— Selected passage —
:::
US MANUFACTURING: A RECESSION WARNING









It seems as if, ever since the last recession ended in June 2009, doomsayers have been busy calling the start of the next one.


From the 'flash crash' of 2010 and that summer's growth slowdown to the eurozone 'smash crash' and debt ceiling debacle of summer 2011, the same recessionistas have emerged regularly (usually on the day of a stock market bottom) to regurgitate their familiar cry.



The bears gained more credibility when, in late 2011, the undisputed heavyweight champion of the recession-forecasting business stepped into the ring - namely ECRI, in the shape of its co-founder Laksman Achuthan.   


  

ECRI, Sept. 2011: Not wrong, just early


Since inception this independent organization had accurately called every recession - 1990, 2001, 2007 - long before most people realized it was happening, and in the intervening years had not called a single 'false positive'.  Considering the amount of conflicting data swirling around, the economic shocks during those intervening years and the abject failure of just about every other official body of economists to make accurate recession forecasts, that's a remarkable achievement.


Yet this time, the US economy has relieved itself all over ECRI's spotless record.  It has wheezed along at not much more than stall-speed for nigh on two years and resolutely refused to crack.  


Until now.
:::
— Data section —
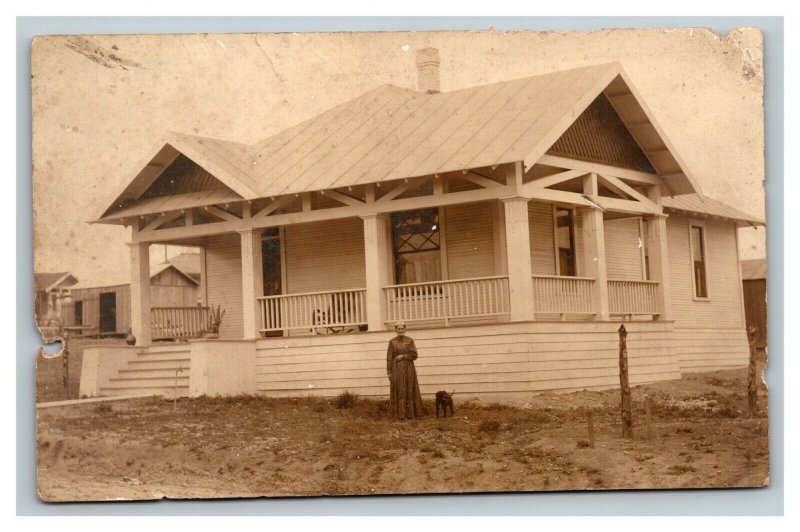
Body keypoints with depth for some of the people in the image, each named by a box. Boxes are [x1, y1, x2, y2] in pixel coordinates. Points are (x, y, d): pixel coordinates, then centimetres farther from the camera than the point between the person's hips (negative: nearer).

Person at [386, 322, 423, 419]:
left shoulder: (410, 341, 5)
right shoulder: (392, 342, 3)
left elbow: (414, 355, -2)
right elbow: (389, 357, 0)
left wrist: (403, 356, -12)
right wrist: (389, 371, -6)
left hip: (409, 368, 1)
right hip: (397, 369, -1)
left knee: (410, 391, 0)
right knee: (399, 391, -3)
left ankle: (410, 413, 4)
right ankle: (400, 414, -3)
:::
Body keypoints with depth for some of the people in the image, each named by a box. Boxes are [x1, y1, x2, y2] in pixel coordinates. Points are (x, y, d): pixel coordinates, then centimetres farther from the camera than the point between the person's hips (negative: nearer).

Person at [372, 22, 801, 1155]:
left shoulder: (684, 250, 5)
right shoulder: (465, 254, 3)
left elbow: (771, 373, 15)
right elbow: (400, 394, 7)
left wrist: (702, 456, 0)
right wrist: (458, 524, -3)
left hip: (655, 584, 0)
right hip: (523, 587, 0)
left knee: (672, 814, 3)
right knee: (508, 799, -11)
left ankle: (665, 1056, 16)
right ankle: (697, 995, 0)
:::
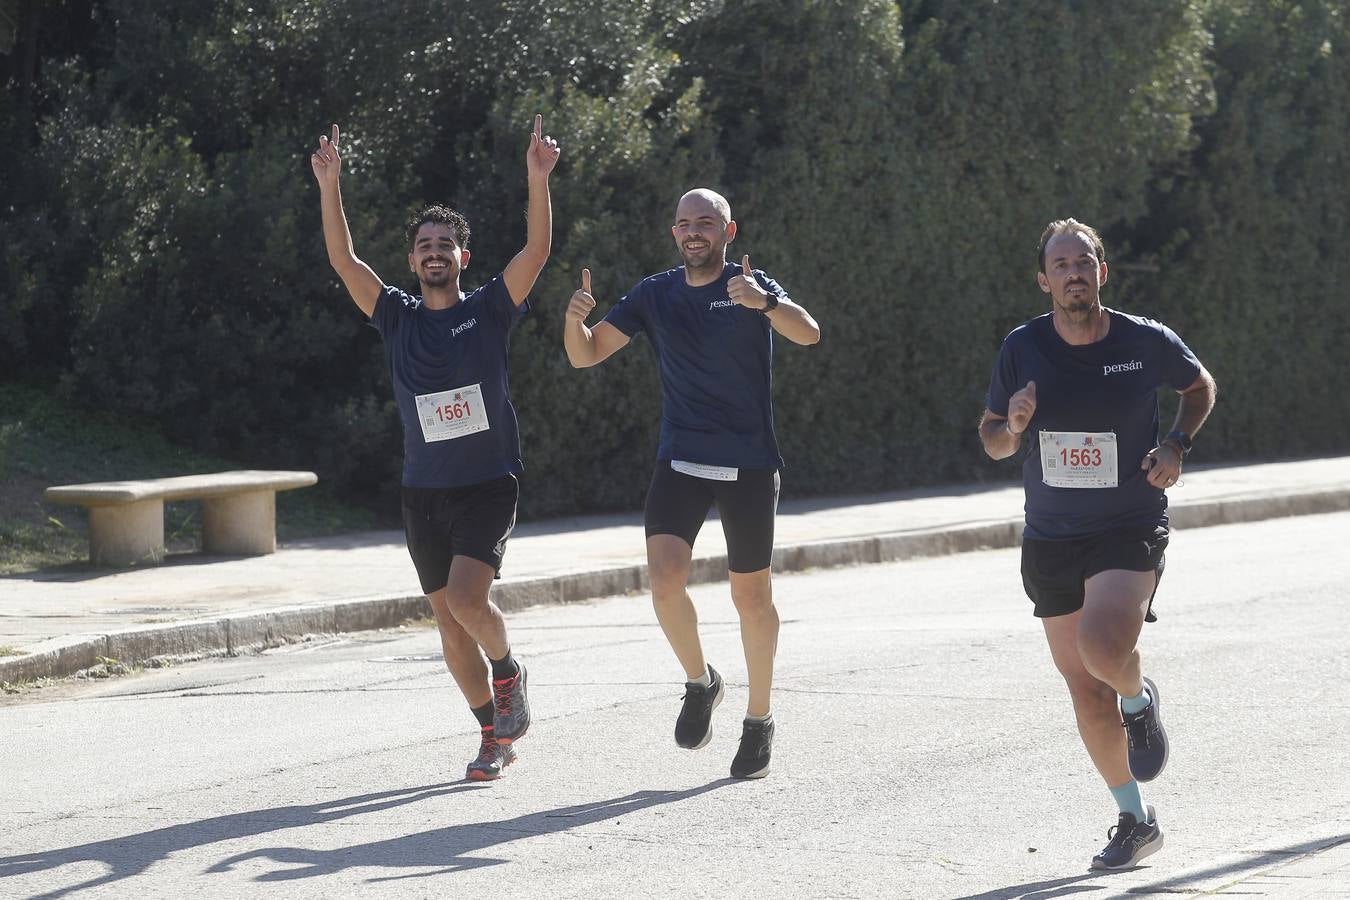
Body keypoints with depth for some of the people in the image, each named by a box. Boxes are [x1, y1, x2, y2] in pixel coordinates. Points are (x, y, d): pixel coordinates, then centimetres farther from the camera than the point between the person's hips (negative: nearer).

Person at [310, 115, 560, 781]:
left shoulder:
:::
— Work request 1 —
Translate this sentence from the article on US manufacturing into Spanish: "It has wheezed along at not much more than stall-speed for nigh on two years and resolutely refused to crack."
— Work request 2 —
Carry on writing the article on the US manufacturing recession warning, picking up right after its last line.

— Task response 1 —
Ha avanzado jadeando a poco más que la velocidad de pérdida durante casi dos años y se ha negado resueltamente a quebrarse.

— Task response 2 —
At least that is the conclusion you could be forgiven for reaching with the latest reading from one of the most widely-watched of economic indicators, the ISM Manufacturing Index.  On Monday, ISM reported that the manufacturing index dropped below 50, the dividing line between expansion and contraction.  


"So what?" you laugh, "it dropped below 50 a few months ago and there was absolutely no sign of a recession!"  


Unfortunately, that's the problem. 




ISM MOMENTUM - 
A LOOK BACK THROUGH HISTORY



Like much economic data, the manufacturing sector's numbers move cyclically and their momentum can be measured quite easily.  Just as it's possible to examine the acceleration or deceleration of a trend in stock prices to decide whether a major reversal is in the works, the great engine of US manufacturing has obvious periods of acceleration and deceleration which, when plotted on a chart, appear telling.


For clarity, let's split all the available data into three overlapping periods: 1948-1978,  1975-2000, and 1988-current.



1948 - 1978



Shaded grey bars indicate recessions




Look closely and you find the data behaves with admirable consistency, completing a simple four-stage sequence.




  • 1  Following a recession, manufacturing comes charging out of the gate, rising to a minimum reading of 55 (and usually well into the 60s).  In this early stage the economy normally experiences its peak rate of expansion

  • 2  The expansion begins to decelerate, sometimes precipitously, sometimes steadily, until the index dips below 50 (yellow arrows)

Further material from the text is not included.